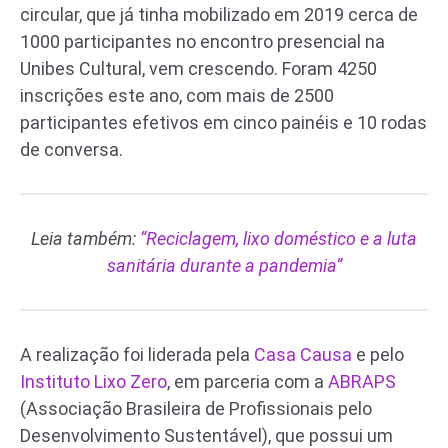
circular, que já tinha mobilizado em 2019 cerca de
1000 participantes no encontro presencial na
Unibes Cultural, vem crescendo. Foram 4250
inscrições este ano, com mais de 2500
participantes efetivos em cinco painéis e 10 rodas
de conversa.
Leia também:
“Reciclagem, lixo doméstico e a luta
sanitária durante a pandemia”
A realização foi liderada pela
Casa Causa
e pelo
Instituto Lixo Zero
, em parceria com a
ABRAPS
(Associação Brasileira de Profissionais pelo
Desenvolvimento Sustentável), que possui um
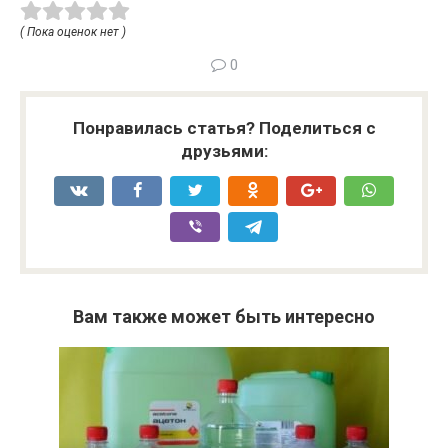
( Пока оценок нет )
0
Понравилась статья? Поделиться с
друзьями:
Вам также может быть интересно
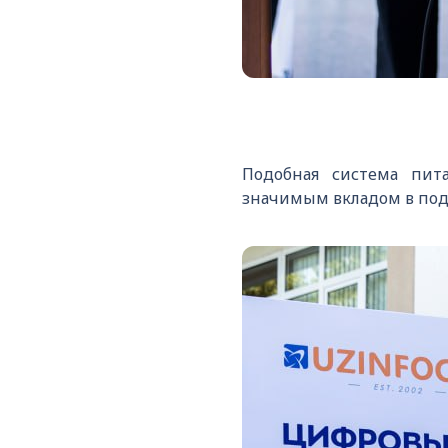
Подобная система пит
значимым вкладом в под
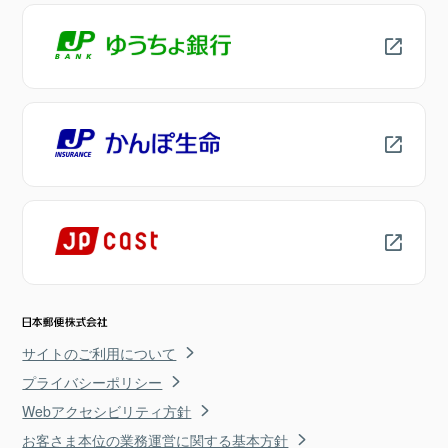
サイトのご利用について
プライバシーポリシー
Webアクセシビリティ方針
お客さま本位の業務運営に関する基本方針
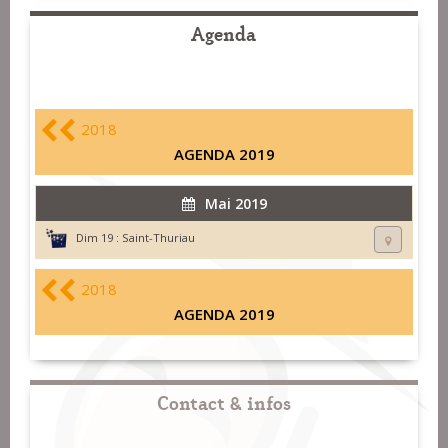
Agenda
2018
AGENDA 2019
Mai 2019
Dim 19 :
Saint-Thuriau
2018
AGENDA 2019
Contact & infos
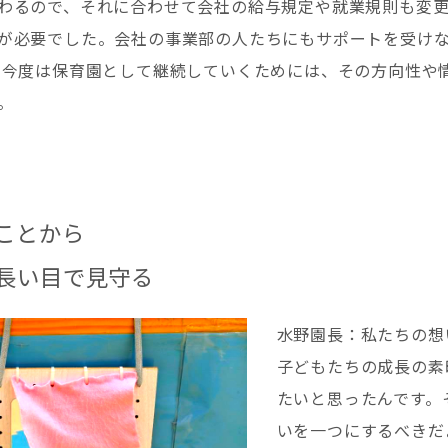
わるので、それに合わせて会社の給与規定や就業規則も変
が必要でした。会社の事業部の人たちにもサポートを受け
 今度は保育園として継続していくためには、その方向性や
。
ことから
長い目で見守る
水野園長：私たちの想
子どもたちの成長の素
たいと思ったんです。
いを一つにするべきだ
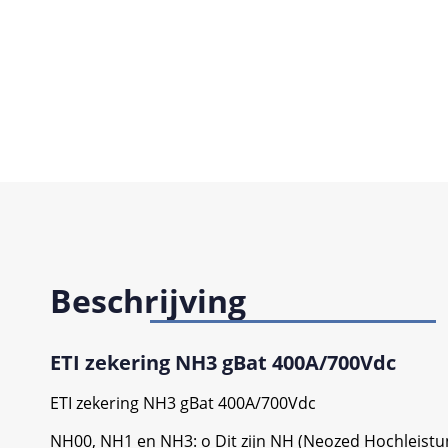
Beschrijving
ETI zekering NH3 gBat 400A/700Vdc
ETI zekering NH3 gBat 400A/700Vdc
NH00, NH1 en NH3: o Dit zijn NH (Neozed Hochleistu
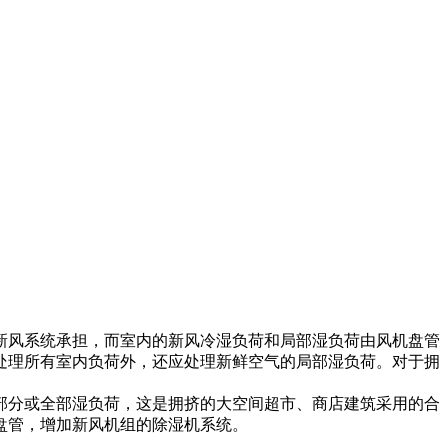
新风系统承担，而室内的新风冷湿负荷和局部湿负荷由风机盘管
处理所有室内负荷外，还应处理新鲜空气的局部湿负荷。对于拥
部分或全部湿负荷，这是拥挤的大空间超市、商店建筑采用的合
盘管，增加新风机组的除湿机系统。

==

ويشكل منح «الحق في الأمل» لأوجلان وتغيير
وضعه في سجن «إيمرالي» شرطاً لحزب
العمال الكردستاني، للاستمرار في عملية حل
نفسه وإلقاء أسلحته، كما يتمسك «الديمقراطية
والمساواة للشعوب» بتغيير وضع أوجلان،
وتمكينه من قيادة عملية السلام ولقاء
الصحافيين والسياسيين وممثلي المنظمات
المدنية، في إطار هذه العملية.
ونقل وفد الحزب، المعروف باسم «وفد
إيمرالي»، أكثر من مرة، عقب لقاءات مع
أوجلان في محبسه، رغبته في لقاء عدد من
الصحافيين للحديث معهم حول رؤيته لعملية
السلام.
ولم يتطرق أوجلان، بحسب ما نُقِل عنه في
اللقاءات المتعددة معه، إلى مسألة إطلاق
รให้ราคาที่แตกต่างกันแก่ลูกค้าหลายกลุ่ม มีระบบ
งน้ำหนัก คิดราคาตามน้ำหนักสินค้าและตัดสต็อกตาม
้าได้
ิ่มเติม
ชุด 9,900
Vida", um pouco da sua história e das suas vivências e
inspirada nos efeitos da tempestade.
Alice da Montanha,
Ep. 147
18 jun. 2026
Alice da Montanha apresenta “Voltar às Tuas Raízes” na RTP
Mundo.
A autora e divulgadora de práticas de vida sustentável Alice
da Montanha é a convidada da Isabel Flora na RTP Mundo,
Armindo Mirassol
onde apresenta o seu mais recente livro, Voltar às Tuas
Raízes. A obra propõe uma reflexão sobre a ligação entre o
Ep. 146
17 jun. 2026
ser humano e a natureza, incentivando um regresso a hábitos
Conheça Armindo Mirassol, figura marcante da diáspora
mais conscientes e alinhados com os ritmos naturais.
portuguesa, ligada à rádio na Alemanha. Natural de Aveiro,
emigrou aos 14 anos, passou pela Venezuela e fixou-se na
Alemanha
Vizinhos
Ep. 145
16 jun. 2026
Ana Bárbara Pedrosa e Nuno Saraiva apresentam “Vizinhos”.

[TASK INSTRUCTIONS] Format the lines of the records as a numbered list, starting with the line that contains "Подобная система пит" and going on through the line that contains "盘管，增加新风机组的除湿机系统。". Skip blank lines and leave the pictures out.

[TASK SOLUTION]
1. Подобная система пит
2. значимым вкладом в под
3. サイトのご利用について
4. プライバシーポリシー
5. Webアクセシビリティ方針
6. お客さま本位の業務運営に関する基本方針
7. Agenda
8. 2018
9. AGENDA 2019
10. Mai 2019
11. Dim 19 :
12. Saint-Thuriau
13. 2018
14. AGENDA 2019
15. Contact & infos
16. わるので、それに合わせて会社の給与規定や就業規則も変
17. が必要でした。会社の事業部の人たちにもサポートを受け
18.  今度は保育園として継続していくためには、その方向性や
19. 。
20. ことから
21. 長い目で見守る
22. 水野園長：私たちの想
23. 子どもたちの成長の素
24. たいと思ったんです。
25. いを一つにするべきだ
26. Beschrijving
27. ETI zekering NH3 gBat 400A/700Vdc
28. ETI zekering NH3 gBat 400A/700Vdc
29. NH00, NH1 en NH3: o Dit zijn NH (Neozed Hochleistu
30. 新风系统承担，而室内的新风冷湿负荷和局部湿负荷由风机盘管
31. 处理所有室内负荷外，还应处理新鲜空气的局部湿负荷。对于拥
32. 部分或全部湿负荷，这是拥挤的大空间超市、商店建筑采用的合
33. 盘管，增加新风机组的除湿机系统。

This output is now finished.